Later, however, Perez interviewed MK Taleb a-Sanaa, who explained that the incident in Omer could not be separated from the fact that on the same day five Beduin homes were destroyed by the Israeli authorities. Perez did not seem bothered by this “price tag” attack, apparently because the perpetrators weren’t “settlers.” Nor did she demand that the Israeli Arab leadership learn from the Jewish leaders’s example and roundly condemn such acts. Even worse, the same item was hardly mentioned by most media purveyors.
Following the Tuba Zanghariya events, graffiti was scribbled at what many believe to be the burial site of the talmudic High Priest Elazar in the Samarian town of Awarta. The gravestone was chiseled in two places. Yet hardly anyone knows of this, since the media apparently does not find such acts against Jewish holy places to be sufficiently reprehensible.
Even if Jews were responsible for the mosque torching, does this justify the rioting that followed? The media took pains to present the efforts of Israel’s leadership to placate the residents and denounce the acts.
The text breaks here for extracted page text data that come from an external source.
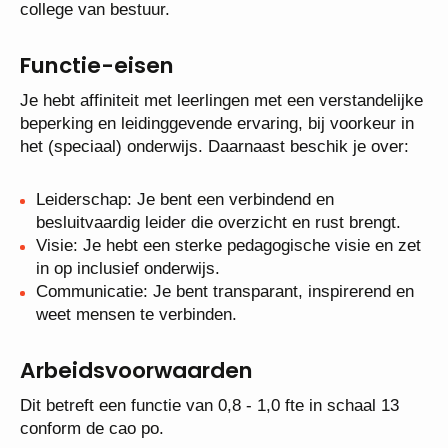
van collega-directeuren binnen Stichting Kolom en
van het centraal bureau en het college van bestuur.
Functie-eisen
Je hebt affiniteit met leerlingen met een
verstandelijke beperking en leidinggevende ervaring,
bij voorkeur in het (speciaal) onderwijs. Daarnaast
beschik je over:
Leiderschap: Je bent een verbindend en
besluitvaardig leider die overzicht en rust brengt.
Visie: Je hebt een sterke pedagogische visie en
zet in op inclusief onderwijs.
Communicatie: Je bent transparant, inspirerend
en weet mensen te verbinden.
Arbeidsvoorwaarden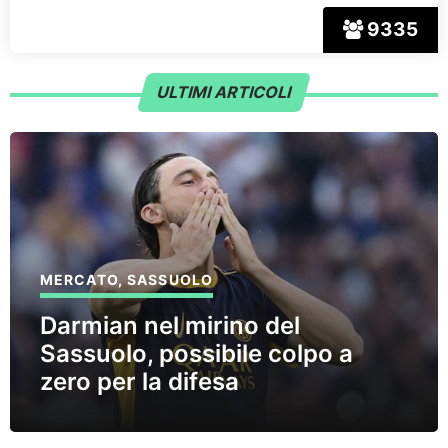
9335
ULTIMI ARTICOLI
MERCATO
,
SASSUOLO
Darmian nel mirino del
Sassuolo, possibile colpo a
zero per la difesa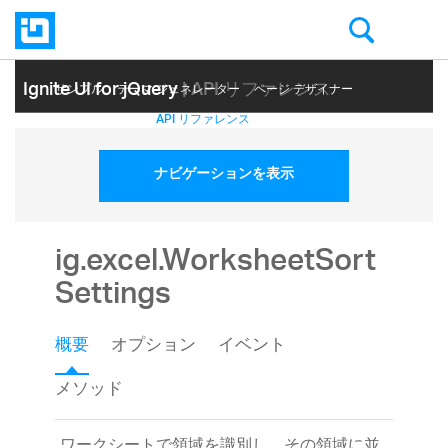
Ignite UI for jQuery
| API リファレンス
サンプル
テーマ ジェネレーター
ページ デザイナー
ヘルプ トピック
API リファレンス
ナビゲーションを表示
ig.excel.WorksheetSort
Settings
概要
オプション
イベント
メソッド
ワークシートで領域を識別し、その領域に並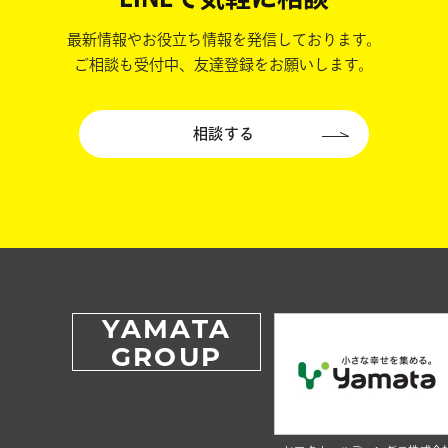
最新情報やお役立ち情報を発信しております。
ご相談も受付中、友達登録をお願いします。
相談する
YAMATA
GROUP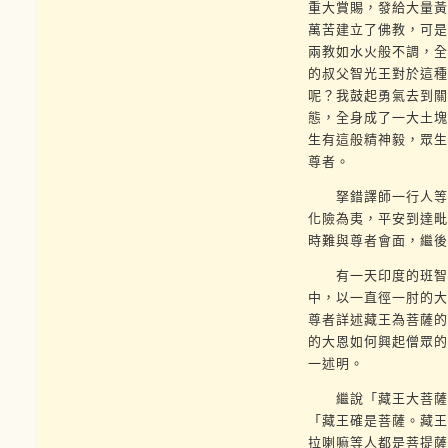
重大賞賜，發給大量黃
萬苦建立了佛教，可是
兩教如水火般不調，全
的叔父智光王對於這種
呢？我鼓起勇氣去到關
態，全身成了一大土塊
生有這般精神毅，眾生
尊者。
拏錯譯師一行人等遵
化險為夷，平安到達毗
時難與尊者會面，繼後
有一天印度的班智達
中，以一直徑一肘的大
尊者詳述藏王為菩薩的
的大恩如何興起僧眾的
一述明。
繼說「藏王大菩薩命
「藏王確是菩薩。藏王
拉喇嘛等人都是菩提薩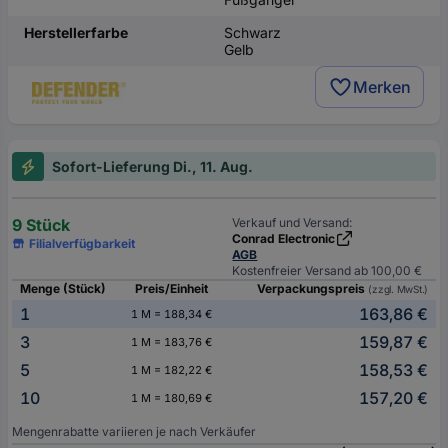
Herstellerfarbe
Schwarz
Gelb
Merken
Sofort-Lieferung Di., 11. Aug.
9 Stück
Verkauf und Versand:
Conrad Electronic
Filialverfügbarkeit
AGB
Kostenfreier Versand ab 100,00 €
Menge (Stück)
Preis/Einheit
Verpackungspreis
(zzgl. MwSt.)
1
163,86 €
1 M = 188,34 €
3
159,87 €
1 M = 183,76 €
5
158,53 €
1 M = 182,22 €
10
157,20 €
1 M = 180,69 €
Mengenrabatte variieren je nach Verkäufer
Yet the same did not take place when Joseph’s Tomb in Nablus was desecrated by Palestinian security forces two years ago.
We would want to think that fair and balanced media reportage on criminal activity, irrespective of who perpetrates it, would significantly contribute to its reduction.
Perhaps, on the other hand, Israel’s biased media encourages, in its own way, those people who are violent under the guise of a “price tag.” Shouldn’t the media at least demand of all sides, with equal intensity, to speak against violence of any kind? Fair and balanced media reporting on criminal activity would significantly contribute to its reduction.

The writers are, respectively, chairman and vice chairman of Israel’s Media Watch.